Immer stärker machte sich der Einfluß des Leibkammerdieners geltend. Mit einem Schweif von Klienten bildete er ein förmliches Konsortium zur Ausbeutung der Leidenschaft seines Herrn, der ohne Besinnen alles guthieß, was geeignet schien, den Glanz des Wesens zu erhöhen, das mit seiner weißen Gliederpracht ihn unentrinnbar umschlungen hielt. Am Palais des Königsliebchens, das in seinem Innern zu einer Schatzkammer sich ausgestaltete, wurde unaufhörlich gebaut. Einer beginnenden allzugroßen Fülle halber lernte Kitty reiten, und das wurde der Anlaß, einen ganzen Marstall mit den prächtigsten Gespannen aller Art neben edlen Reittieren einzurichten. Dann erwiesen sich die Anlagen am Palais als zu klein. Es wurden benachbarte Grundstücke angekauft, die daraufstehenden Villen niedergerissen und ein Lustpark, der alle Gartenkünste bieten sollte, in Angriff genommen. Der Affe Muckerl war eines Tages an verdorbenem Magen verendet. Bald darauf machte in einem zierlichen Kiosk ein halbes Dutzend Aeffchen der Herrin ihre possierlichen Sprünge vor. Ein weißer und ein schwarzer Pudel, eine getigerte Dogge und ein mächtiger Neufundländer waren bereit, sie je nach Laune einzeln oder alle zugleich mit Sprüngen und Gebell zu erlustigen, in einer großen Voliere kreischten buntfarbige, exotische Vögel, seltene Tauben girrten in einer anderen, Pfauen schlugen auf einer großen Wiese das Rad. Die Dienerschaft wurde vermehrt, und dabei durfte ein junger Mohr in silberstrotzender Tracht des Spaßes halber nicht fehlen. Das Aerlchen schlug prächtige Purzelbäume und amüsierte das Königsliebchen mit seinen frechen Possen. An die Stelle des Fräulein Schwarz trat eine mit allen Künsten der Damentoilette meisterlich vertraute Pariserin. An Kittys Geburtstag führte das Hofballett im Palais nur vor ihr und dem König üppige Feerieen in prachtstrotzenden Kostümen aus.

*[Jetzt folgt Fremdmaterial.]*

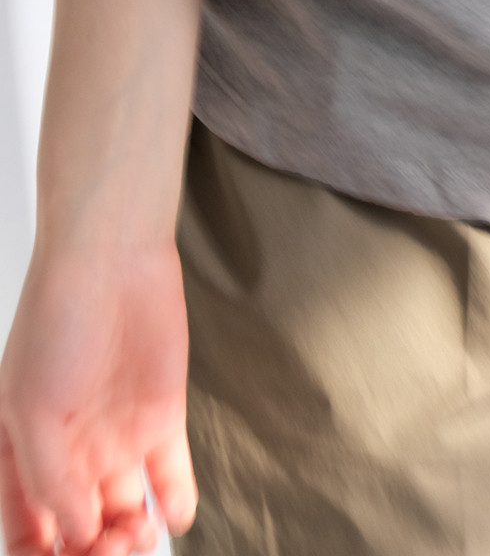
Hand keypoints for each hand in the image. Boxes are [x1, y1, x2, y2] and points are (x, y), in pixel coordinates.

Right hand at [0, 236, 196, 555]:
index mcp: (22, 453)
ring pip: (123, 514)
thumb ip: (50, 478)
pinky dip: (176, 503)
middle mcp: (69, 452)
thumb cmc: (58, 314)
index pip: (27, 531)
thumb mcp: (30, 406)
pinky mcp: (160, 417)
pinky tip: (174, 514)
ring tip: (138, 533)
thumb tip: (74, 532)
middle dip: (93, 553)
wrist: (113, 256)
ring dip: (132, 538)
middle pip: (79, 532)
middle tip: (111, 549)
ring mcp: (115, 437)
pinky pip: (169, 476)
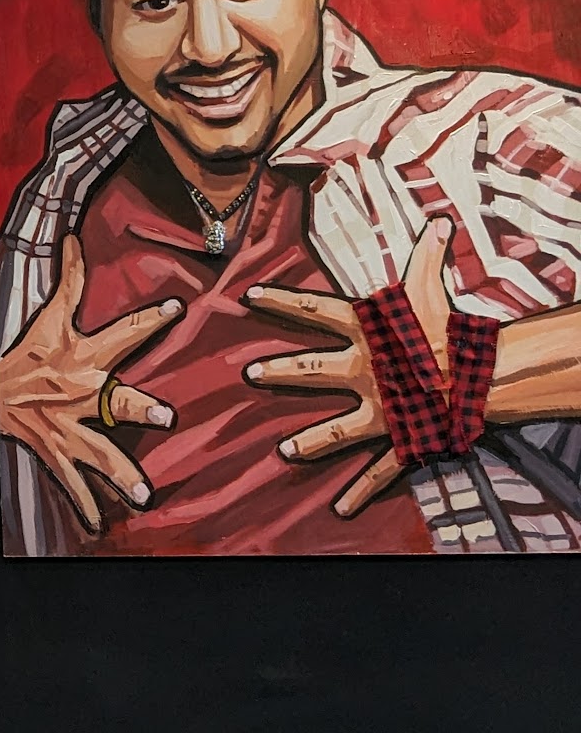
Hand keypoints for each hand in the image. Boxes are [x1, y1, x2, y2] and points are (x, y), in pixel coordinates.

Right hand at [0, 236, 183, 532]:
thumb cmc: (25, 355)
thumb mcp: (48, 318)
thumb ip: (70, 280)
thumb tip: (72, 237)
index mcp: (84, 357)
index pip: (121, 333)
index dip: (148, 319)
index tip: (176, 309)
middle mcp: (80, 393)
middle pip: (113, 399)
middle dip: (137, 407)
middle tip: (164, 416)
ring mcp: (68, 425)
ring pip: (98, 450)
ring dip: (120, 472)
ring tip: (143, 494)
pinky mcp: (55, 450)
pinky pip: (72, 482)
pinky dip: (85, 506)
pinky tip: (100, 527)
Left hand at [245, 216, 453, 516]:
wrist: (484, 376)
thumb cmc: (453, 329)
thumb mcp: (433, 288)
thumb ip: (427, 257)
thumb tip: (437, 223)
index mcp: (366, 332)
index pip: (314, 309)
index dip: (281, 300)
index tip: (248, 294)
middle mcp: (363, 370)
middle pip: (312, 369)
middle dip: (280, 372)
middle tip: (249, 374)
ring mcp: (379, 408)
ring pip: (336, 429)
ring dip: (310, 442)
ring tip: (284, 452)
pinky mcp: (401, 438)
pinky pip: (379, 470)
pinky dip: (360, 492)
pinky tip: (340, 509)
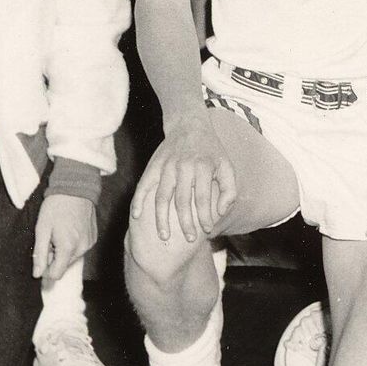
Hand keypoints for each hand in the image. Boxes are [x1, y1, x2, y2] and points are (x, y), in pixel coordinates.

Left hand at [33, 192, 98, 281]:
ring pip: (72, 258)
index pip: (56, 274)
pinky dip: (72, 245)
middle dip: (54, 258)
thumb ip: (40, 254)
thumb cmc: (56, 207)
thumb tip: (37, 274)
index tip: (41, 259)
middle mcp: (82, 248)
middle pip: (64, 266)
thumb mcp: (42, 230)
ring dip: (63, 251)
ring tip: (59, 233)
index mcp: (68, 247)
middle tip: (49, 240)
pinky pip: (80, 249)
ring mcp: (89, 243)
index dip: (46, 270)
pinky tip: (68, 230)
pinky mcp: (93, 238)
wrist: (76, 189)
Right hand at [131, 112, 236, 243]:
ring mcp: (166, 166)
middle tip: (189, 239)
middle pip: (182, 201)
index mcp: (203, 166)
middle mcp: (184, 166)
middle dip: (185, 223)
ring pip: (162, 197)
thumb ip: (229, 190)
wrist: (189, 125)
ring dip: (162, 219)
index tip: (208, 230)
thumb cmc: (211, 151)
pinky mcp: (153, 165)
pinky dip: (139, 201)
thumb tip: (220, 212)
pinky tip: (137, 217)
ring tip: (164, 237)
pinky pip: (144, 186)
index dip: (205, 216)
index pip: (203, 198)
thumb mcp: (226, 166)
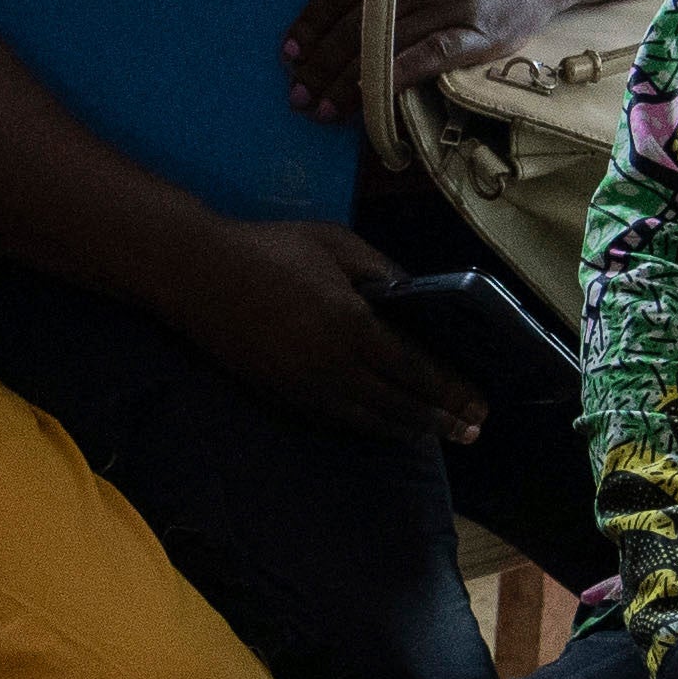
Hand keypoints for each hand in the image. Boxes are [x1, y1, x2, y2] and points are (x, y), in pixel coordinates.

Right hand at [177, 216, 482, 444]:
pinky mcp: (282, 396)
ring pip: (368, 420)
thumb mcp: (335, 244)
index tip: (478, 406)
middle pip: (398, 405)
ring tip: (432, 434)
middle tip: (469, 433)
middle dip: (438, 421)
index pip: (415, 370)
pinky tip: (382, 425)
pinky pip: (336, 420)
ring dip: (405, 429)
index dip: (451, 392)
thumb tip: (416, 297)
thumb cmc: (270, 250)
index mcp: (352, 326)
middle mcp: (333, 367)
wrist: (198, 275)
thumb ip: (381, 270)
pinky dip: (368, 426)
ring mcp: (305, 388)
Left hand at [288, 0, 598, 123]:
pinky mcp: (485, 36)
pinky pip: (430, 60)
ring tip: (319, 106)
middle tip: (296, 91)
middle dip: (322, 61)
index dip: (313, 20)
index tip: (289, 50)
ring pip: (389, 46)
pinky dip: (394, 78)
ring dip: (347, 82)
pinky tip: (366, 98)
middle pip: (361, 22)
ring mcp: (460, 6)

Bei den Ladenfräuleins, den Näherinnen, Wäscherinnen und Plätterinnen, in den Fabriksälen war das Königsliebchen der beliebteste Gesprächsgegenstand, und es bildete sich in diesen Volkskreisen etwas wie ein Kultus, eine begeisterte Anhängerschaft, die in ihm gewissermaßen das heimliche Oberhaupt aller Mädchen sah, die verbotener Liebe huldigten. Aber auch die Töchter der besseren Stände zischelten untereinander über das, was sie von den Dienstmädchen erforscht hatten. Die kleinen Beamtenfrauen, die auch hübsch und jung waren und ihre Lebensfreude in der Enge einer sorgenvollen Ehe verkümmern sahen, dachten an das Königsliebchen und seufzten, wenn sie ein altes Kleid umändern mußten, weil zu einem neuen die Mittel fehlten. Die kleinen Maitressen der Kavaliere und Börsenspekulanten waren in ihren Wünschen bestrebt, ihrem Vorbild möglichst nahe zu kommen, und die vornehmen Damen plauderten bei der Toilette mit ihren Zofen über die Künste der französischen Kammerfrau.

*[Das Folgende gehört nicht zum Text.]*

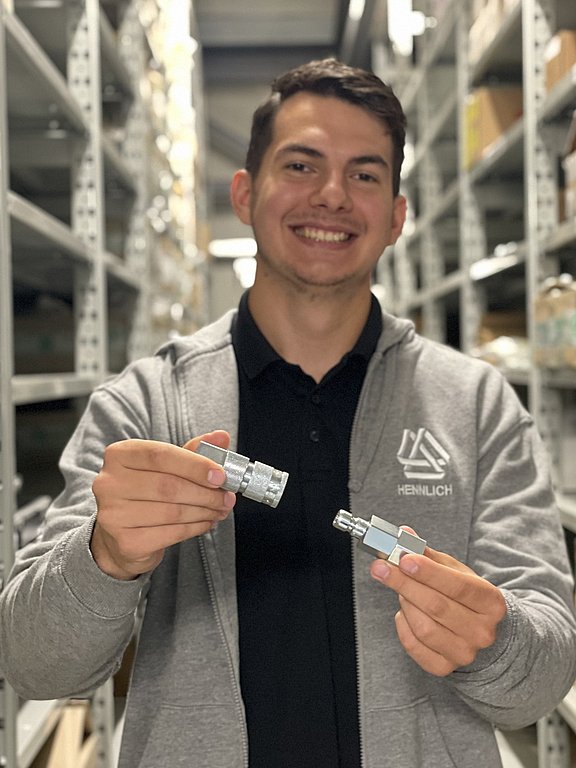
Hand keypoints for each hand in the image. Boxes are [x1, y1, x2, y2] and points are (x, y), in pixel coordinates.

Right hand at [91, 431, 235, 579]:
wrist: (119, 537)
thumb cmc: (145, 494)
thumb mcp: (166, 466)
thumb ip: (192, 450)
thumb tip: (221, 437)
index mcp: (119, 455)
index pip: (160, 455)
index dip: (195, 464)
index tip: (221, 475)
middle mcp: (109, 483)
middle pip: (168, 486)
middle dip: (206, 493)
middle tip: (227, 497)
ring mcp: (113, 515)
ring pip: (172, 511)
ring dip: (205, 511)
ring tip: (220, 509)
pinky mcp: (125, 542)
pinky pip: (171, 534)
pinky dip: (195, 528)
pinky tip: (206, 522)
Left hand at [370, 536, 506, 675]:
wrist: (478, 631)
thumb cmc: (464, 597)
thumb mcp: (455, 571)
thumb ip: (428, 554)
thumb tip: (404, 534)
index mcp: (491, 603)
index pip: (460, 587)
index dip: (430, 573)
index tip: (404, 559)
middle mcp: (482, 632)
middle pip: (437, 607)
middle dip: (405, 584)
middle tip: (382, 568)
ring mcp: (465, 653)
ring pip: (424, 628)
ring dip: (405, 604)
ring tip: (402, 591)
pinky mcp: (444, 668)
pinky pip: (414, 646)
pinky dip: (402, 626)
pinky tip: (404, 612)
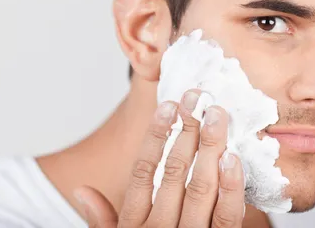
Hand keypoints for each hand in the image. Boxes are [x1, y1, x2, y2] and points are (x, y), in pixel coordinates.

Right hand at [74, 90, 244, 227]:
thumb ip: (102, 221)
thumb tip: (81, 191)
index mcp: (133, 225)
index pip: (143, 172)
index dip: (156, 137)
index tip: (168, 106)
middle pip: (174, 172)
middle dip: (187, 131)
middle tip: (198, 98)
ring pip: (201, 188)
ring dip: (210, 149)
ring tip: (218, 115)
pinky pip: (227, 218)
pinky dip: (231, 188)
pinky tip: (233, 158)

Die Königin hatte sich gänzlich nach Dianenlust zurückgezogen und war nur selten in den Straßen der Hauptstadt zu sehen. Oft aber fuhr das Königsliebchen im prächtigen Gespanne durch die Königsau oder die Lotharstraße entlang, und den Leuten, die den Blick nach ihr wandten, war's, als schauten sie es nackt auf goldenem Triumphwagen.